China’s Long March 4C has launched three Gaofen-1 satellites from the Taiyuan Satellites Launch Center’s LC9 Launch Complex. China’s tenth launch of 2018 took place at 03:22 UTC.
The Gaofen civilian high-resolution remote sensing satellites (gao fen = high-resolution) are part of a program that is one of the 16 main programs announced by the State Council in a 15 year plan of Chinese national scientific and technology programs between 2006 and 2020.
This program will become the main civilian Earth observation project of China in the next years, combining the use of satellites as well as airplanes and even stratosphere balloons.
The program was started in 2010 and at least 14 satellites are planned, forming a near-real-time, all-weather, global surveillance network for agricultural planning, disaster relief, environment protection, and security purposes.
The Gaofen-1 satellites are based on the CAST small satellite bus designed and built by China Spacesat Co. Ltd., the commercial subsidiary of CAST, and is equipped with two solar panel wings, each with three solar panels. For observation purposes, GF-1 is equipped with a 2 meter resolution CCD camera, an 8 meter resolution multi-spectrum imager, and a 16 meter resolution wide-field multi-spectrum imager.

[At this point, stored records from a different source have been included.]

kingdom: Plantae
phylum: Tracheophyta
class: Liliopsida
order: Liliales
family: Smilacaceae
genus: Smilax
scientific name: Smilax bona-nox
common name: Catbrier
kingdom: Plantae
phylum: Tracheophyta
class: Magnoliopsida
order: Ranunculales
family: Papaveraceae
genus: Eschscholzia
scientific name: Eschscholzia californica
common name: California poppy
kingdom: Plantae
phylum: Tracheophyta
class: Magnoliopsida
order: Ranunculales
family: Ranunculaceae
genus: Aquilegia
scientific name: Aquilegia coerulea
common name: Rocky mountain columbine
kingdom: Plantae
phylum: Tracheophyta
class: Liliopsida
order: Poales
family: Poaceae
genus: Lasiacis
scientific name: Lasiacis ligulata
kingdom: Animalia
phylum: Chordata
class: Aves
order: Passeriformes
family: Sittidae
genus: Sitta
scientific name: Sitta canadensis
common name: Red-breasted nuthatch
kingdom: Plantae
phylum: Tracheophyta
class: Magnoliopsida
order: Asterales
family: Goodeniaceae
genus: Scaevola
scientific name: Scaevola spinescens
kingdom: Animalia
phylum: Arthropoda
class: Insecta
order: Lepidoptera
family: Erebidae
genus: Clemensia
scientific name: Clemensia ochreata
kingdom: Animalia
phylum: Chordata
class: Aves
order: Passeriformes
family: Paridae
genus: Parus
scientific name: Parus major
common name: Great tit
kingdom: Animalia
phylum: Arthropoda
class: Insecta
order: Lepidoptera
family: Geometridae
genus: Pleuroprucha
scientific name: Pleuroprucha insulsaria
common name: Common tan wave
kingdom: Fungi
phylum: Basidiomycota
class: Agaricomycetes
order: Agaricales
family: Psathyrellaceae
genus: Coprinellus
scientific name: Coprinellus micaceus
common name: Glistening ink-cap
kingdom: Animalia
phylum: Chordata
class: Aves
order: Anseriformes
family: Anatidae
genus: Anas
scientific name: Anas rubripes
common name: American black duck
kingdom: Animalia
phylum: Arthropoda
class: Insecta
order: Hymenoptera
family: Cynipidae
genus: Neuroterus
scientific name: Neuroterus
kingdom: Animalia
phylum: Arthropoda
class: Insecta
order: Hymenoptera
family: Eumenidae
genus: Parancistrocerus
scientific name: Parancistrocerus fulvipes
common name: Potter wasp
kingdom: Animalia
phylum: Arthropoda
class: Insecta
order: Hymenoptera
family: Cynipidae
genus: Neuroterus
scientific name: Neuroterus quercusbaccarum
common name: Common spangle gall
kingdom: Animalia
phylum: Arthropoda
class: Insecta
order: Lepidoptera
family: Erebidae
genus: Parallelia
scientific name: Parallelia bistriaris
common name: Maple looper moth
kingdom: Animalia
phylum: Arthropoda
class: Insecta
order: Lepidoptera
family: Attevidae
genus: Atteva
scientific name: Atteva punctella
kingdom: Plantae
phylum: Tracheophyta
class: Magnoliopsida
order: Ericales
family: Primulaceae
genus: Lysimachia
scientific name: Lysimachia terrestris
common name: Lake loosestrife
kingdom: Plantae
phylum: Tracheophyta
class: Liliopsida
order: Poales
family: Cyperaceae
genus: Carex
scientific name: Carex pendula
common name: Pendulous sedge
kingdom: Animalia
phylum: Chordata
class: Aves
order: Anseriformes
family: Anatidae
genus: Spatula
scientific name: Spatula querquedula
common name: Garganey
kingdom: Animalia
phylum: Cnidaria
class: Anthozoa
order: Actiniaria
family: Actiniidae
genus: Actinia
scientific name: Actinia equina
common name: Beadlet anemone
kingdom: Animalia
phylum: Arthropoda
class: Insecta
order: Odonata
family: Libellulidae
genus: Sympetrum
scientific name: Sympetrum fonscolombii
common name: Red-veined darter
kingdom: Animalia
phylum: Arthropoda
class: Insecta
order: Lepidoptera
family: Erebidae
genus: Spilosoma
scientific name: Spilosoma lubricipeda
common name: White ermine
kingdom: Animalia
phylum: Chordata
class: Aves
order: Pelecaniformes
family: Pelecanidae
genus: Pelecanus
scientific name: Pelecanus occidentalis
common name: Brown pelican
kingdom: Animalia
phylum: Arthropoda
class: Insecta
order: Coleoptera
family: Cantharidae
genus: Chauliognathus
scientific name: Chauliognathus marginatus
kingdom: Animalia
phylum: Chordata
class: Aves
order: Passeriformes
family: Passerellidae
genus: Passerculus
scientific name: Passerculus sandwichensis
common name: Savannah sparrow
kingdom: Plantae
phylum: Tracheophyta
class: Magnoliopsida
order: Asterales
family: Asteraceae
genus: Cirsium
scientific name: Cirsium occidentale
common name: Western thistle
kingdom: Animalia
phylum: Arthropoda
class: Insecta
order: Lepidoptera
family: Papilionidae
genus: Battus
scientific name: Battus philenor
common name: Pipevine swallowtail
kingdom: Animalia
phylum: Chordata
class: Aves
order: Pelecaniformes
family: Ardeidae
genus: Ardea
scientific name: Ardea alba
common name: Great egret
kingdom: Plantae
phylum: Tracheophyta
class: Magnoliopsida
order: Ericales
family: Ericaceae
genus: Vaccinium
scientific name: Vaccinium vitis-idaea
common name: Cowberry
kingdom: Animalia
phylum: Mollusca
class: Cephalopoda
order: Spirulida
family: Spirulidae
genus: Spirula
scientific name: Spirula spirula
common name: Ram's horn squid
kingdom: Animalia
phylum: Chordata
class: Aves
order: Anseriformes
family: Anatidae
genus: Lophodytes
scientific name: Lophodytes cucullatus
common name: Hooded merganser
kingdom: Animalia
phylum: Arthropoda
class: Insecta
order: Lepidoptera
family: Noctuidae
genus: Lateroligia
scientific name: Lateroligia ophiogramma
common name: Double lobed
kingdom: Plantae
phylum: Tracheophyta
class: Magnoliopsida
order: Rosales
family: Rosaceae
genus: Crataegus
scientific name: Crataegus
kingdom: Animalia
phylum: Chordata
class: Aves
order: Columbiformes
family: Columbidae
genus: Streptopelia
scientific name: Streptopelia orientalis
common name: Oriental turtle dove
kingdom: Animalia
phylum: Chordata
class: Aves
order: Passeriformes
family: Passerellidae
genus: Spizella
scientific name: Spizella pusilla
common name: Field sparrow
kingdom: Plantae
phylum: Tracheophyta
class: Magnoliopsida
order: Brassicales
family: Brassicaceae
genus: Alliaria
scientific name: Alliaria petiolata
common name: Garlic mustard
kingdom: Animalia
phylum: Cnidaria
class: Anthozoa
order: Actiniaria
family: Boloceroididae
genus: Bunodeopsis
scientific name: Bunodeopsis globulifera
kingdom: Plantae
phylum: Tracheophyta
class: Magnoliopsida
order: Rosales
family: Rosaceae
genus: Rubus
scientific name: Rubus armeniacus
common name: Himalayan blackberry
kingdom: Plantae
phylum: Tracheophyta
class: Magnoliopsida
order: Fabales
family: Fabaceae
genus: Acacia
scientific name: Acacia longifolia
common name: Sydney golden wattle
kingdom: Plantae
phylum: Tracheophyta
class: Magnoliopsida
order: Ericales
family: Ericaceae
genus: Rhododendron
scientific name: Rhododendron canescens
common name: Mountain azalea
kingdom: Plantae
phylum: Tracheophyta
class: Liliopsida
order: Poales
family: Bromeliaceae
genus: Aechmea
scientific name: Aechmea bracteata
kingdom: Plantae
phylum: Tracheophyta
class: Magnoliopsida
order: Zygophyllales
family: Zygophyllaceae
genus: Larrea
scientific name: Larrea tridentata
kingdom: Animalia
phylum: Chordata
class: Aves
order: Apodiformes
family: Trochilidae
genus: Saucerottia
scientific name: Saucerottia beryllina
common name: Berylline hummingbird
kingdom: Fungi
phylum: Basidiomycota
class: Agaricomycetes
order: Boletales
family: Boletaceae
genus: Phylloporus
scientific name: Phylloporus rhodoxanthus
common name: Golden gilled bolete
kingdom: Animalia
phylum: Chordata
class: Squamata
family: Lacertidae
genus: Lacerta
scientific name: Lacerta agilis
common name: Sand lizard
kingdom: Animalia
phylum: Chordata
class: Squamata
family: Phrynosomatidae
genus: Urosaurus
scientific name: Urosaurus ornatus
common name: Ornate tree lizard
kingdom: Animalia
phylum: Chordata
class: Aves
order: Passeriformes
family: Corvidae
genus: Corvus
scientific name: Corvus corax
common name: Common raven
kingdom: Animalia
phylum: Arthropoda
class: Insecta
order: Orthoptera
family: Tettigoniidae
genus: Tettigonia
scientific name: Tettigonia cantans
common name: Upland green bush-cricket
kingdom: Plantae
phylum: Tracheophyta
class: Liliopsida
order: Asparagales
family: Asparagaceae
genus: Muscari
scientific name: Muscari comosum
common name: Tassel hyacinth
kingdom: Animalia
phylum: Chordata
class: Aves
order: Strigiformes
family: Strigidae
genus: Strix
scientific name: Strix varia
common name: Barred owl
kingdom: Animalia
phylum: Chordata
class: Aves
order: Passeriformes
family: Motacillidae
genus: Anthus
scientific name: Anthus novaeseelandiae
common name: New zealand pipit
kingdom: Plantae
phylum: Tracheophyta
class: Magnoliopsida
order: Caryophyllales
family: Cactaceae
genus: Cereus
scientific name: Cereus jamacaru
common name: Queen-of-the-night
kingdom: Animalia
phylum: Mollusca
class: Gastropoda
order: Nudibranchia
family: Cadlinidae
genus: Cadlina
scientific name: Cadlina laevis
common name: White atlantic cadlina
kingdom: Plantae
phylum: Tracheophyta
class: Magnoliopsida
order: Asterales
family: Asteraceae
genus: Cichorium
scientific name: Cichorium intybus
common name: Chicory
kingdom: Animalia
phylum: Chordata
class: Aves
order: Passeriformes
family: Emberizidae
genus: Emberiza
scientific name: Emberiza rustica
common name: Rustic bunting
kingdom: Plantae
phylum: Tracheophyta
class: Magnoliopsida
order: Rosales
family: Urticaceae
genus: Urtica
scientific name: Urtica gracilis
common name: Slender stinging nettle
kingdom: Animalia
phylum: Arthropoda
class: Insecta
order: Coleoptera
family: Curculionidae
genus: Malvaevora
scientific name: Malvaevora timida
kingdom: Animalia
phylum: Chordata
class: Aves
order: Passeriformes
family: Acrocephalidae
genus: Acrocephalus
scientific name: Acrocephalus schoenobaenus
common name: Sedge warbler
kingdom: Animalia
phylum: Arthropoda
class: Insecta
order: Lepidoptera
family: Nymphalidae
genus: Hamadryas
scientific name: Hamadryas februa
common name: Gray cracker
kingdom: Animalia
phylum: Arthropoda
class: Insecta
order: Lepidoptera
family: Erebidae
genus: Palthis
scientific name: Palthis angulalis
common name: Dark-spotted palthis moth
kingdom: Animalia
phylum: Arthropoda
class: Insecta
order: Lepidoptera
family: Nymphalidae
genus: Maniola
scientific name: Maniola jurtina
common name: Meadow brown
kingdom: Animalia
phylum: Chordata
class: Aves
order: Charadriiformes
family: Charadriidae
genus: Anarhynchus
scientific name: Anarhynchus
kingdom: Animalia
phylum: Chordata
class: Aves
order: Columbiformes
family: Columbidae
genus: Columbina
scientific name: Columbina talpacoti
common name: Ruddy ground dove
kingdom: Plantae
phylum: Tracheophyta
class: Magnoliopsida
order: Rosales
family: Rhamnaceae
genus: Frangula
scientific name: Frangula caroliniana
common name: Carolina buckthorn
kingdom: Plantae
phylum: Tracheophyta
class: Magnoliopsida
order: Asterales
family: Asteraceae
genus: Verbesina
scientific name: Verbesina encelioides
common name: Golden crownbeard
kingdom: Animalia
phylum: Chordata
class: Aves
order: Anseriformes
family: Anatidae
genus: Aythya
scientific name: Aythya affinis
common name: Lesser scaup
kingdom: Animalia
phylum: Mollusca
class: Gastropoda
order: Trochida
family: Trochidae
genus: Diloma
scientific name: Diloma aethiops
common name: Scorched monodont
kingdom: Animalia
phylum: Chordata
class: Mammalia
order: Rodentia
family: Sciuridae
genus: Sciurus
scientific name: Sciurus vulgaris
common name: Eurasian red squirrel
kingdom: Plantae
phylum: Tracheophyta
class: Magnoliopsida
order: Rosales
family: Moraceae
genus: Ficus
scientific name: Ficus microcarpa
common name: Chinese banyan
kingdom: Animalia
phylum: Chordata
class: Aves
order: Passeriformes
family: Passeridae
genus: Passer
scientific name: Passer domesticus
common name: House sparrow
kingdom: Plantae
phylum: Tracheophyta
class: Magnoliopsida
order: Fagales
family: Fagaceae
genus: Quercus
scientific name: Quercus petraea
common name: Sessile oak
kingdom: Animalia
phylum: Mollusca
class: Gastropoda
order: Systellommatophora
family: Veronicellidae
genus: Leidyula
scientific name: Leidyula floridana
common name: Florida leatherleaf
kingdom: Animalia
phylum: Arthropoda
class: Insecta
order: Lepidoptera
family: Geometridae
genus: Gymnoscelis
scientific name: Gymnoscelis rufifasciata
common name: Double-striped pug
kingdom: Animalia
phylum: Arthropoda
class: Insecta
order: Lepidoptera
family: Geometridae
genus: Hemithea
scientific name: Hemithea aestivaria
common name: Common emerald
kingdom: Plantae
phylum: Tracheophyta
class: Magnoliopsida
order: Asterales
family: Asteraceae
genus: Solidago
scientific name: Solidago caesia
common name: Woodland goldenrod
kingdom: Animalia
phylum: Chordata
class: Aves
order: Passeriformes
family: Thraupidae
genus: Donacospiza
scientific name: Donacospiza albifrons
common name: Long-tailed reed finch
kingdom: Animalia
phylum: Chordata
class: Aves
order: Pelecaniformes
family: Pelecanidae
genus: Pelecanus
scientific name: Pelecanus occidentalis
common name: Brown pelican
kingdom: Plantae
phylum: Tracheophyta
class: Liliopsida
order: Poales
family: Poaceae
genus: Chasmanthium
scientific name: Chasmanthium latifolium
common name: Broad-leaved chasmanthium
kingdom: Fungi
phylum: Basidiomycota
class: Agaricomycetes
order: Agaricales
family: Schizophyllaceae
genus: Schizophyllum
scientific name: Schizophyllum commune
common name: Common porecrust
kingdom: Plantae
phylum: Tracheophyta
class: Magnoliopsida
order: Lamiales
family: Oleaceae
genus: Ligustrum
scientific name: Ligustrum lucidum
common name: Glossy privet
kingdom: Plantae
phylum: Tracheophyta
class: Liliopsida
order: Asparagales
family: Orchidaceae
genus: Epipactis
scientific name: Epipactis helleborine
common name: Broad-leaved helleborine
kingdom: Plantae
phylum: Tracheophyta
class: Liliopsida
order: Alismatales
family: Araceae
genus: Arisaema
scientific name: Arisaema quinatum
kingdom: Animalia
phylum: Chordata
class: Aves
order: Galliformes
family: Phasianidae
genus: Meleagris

Together with the first Gaofen-1 satellites, the three new satellites will be used as an operational constellation.
Each satellite has a launch mass of 805 kg and have an operational life-time of 6 years. The satellites operate on a 3+1 network with the first Gaofen-1 bird, providing a 2 days revisit coverage and a 15 days global coverage by the three new satellites and a 11 days global coverage by the 3+1 network.
With its main commonality matched to the Long March 4B, the first stage has a 24.65 meter length with a 3.35 meter diameter, consuming 183,340 kg of N2O4/UDMH (gross mass of first stage is 193.330 kg).
The vehicle is equipped with a YF-21B engine capable of a ground thrust of 2,971 kN and a ground specific impulse of 2,550 Ns/kg. The second stage has a 10.40 meter length with a 3.35 meter diameter and 38,326 kg, consuming 35,374 kg of N2O4/UDMH.
It includes a YF-22B main engine capable of a vacuum thrust of 742 kN and four YF-23B vernier engines with a vacuum thrust of 47.1 kN (specific impulses of 2,922 Ns/kg and 2,834 Ns/kg, respectively).
The third stage has a 4.93 meter length with a 2.9 meter diameter, consuming 12,814 kg of N2O4/UDMH. Having a gross mass of 14,560 kg, it is equipped with a YF-40 engine capable of a vacuum thrust of 100.8 kN and a specific impulse in vacuum of 2,971 Ns/kg.
Situated in the Kelan County in the northwest part of the Shanxi Province, the Taiyuan Satellite Launch Center (TSLC) is also known by the Wuzhai designation. It is used mainly for polar launches (meteorological, Earth resources and scientific satellites).
The launch center has two single-pad launch complexes, a technical area for rocket and spacecraft preparations, a communications center, a mission command and control center, and a space tracking center.
The stages of the rocket were transported to the launch center by railway and offloaded at a transit station south of the launch complex. They were then transported by road to the technical area for checkout procedures.
The launch vehicles were assembled on the launch pad by using a crane at the top of the umbilical tower to hoist each stage of the vehicle in place. Satellites were airlifted to the Taiyuan Wusu Airport about 300km away, and then transported to the center by road.
The TT&C Centre, also known as Lüliang Command Post, is headquartered in the city of Taiyuan, It has four subordinate radar tracking stations in Yangqu (Shanxi), Lishi (Shanxi), Yulin (Shaanxi), and Hancheng (Shaanxi).